++++ Provided passage ++++

Take Me for a Ride: Coming of Age in a Destructive Cult
Chapter 4
When Atmananda learned of his predicament, he had an idea. Fond of temperate climates, he had been wanting for years to move back to his birthplace, sunny southern California. This dream had recently reasserted itself in his mind as the number of people attending his talks gradually dwindled, which he attributed to a diminishing interest in spirituality in the New York metropolitan area. But suddenly the idea of starting a Chinmoy Centre in a distant city seemed less of a dream than a necessity. He wrote Guru a letter asking if he could move to San Diego.
Chinmoy consented.
Weeks later, the phone rang. It was Atmananda.
I offered to find my brother.
"No," he said, "I want to speak with you. Why don't you come over?"
He lived about a quarter of a mile from my apartment in Stony Brook. I jogged down Cedar Street and knocked on his door.
"Hi, kid. Make yourself at home." He offered me a yogurt.
I accepted.
He told me that he was starting a Centre for Guru in La Jolla, California. Then, in an enchantingly anesthetizing voice, he explained that southern California rested upon a mystical power spot around which had congregated the nation's largest population of spiritual seekers. "Would you like to go?"
I realized that San Diego--San Diego!--was driving distance to the Sonoran Desert and to UCLA--Castaneda's frequent haunts! I remembered Atmananda telling me that California boasted many lovely, friendly women! I realized that such a move would distance me from my parents, who continued to worry that I was in a cult! I also realized that such a move would distance me from Guru. But I now believed that the Light would reach me in whichever state I inhabited. Besides, I sensed that without Atmananda as a buffer, Chinmoy's highly regimented brand of spirituality would be difficult, if not impossible, for me to conform to.
And what a buffer Atmananda was! I pictured him striding about with his chin jutting forward, exuding that aura of confidence; joking and singing, inspiring and enlivening us; challenging our intellects with the known and unknowable; framing and reframing the way in which we viewed the world; and generating mystical experiences-- not on his own, of course, but with the Guru's Spiritual Light.
"Yes!" I replied, without considering the feelings of my brother, who continued to support me in my quest with a faraway smile. I was proud that Atmananda had chosen me to be part of his team. I did not know, however, that he had embellished stories in his book Lifetimes. Nor did I know that he had told the San Francisco Examiner that he never experienced a past life remembrance. Nor did I know that he had once asked a girlfriend to slip out the window when another appeared at the door. Nor that he had recently been in deep trouble with Chinmoy. Nor that during the height of the controversy, he had admitted to Tom that he might leave the Centre before Chinmoy kicked him out.
"What would you do if you left?" Tom had asked him.
"I'd move to California and teach meditation," Atmananda replied.

++++

● **Activity list**
(a) Please duplicate the memoir excerpt from "Chinmoy consented." up to and including "on his door.".
(b) Answer these questions from the memoir excerpt.
(i) To which city did Atmananda ask Guru for permission to move?
(ii) What did Atmananda offer the narrator after the narrator arrived?
(iii) Which street did the narrator jog down to reach Atmananda's door?
The data after the memoir excerpt is not needed for any task.

++++ Dataset extract ++++

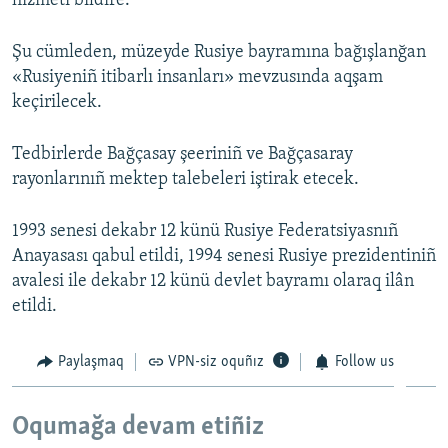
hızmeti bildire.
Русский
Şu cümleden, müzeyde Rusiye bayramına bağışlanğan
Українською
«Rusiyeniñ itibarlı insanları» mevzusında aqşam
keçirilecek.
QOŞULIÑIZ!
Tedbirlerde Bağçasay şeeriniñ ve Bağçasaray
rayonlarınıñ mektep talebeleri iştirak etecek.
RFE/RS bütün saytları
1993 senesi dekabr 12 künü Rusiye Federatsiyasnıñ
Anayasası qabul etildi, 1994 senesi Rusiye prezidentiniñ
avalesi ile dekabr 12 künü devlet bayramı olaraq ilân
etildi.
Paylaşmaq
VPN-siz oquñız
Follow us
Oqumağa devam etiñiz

++++
++++ Dataset extract ++++

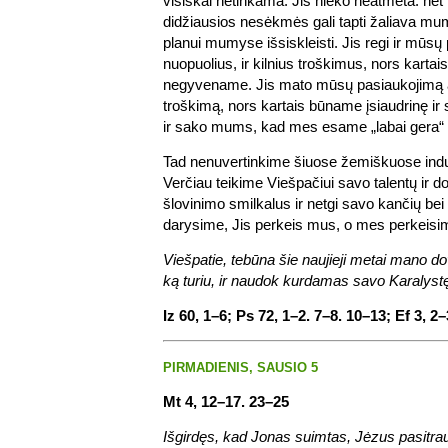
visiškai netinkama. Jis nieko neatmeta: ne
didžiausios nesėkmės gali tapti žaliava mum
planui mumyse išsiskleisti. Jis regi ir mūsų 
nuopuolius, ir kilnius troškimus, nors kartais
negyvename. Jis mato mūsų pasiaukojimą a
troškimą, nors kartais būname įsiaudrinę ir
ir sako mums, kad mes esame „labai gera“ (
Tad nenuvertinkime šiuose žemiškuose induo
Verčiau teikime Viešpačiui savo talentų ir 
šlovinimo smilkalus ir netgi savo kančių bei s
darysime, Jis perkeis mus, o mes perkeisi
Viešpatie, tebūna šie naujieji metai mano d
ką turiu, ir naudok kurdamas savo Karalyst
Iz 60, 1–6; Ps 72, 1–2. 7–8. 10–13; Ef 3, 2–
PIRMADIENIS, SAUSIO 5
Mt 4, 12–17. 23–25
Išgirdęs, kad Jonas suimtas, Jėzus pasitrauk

++++

● **Per-task outputs**
(a)
Chinmoy consented.
Weeks later, the phone rang. It was Atmananda.
I offered to find my brother.
"No," he said, "I want to speak with you. Why don't you come over?"
He lived about a quarter of a mile from my apartment in Stony Brook. I jogged down Cedar Street and knocked on his door.

(b)
(i) San Diego
(ii) A yogurt
(iii) Cedar Street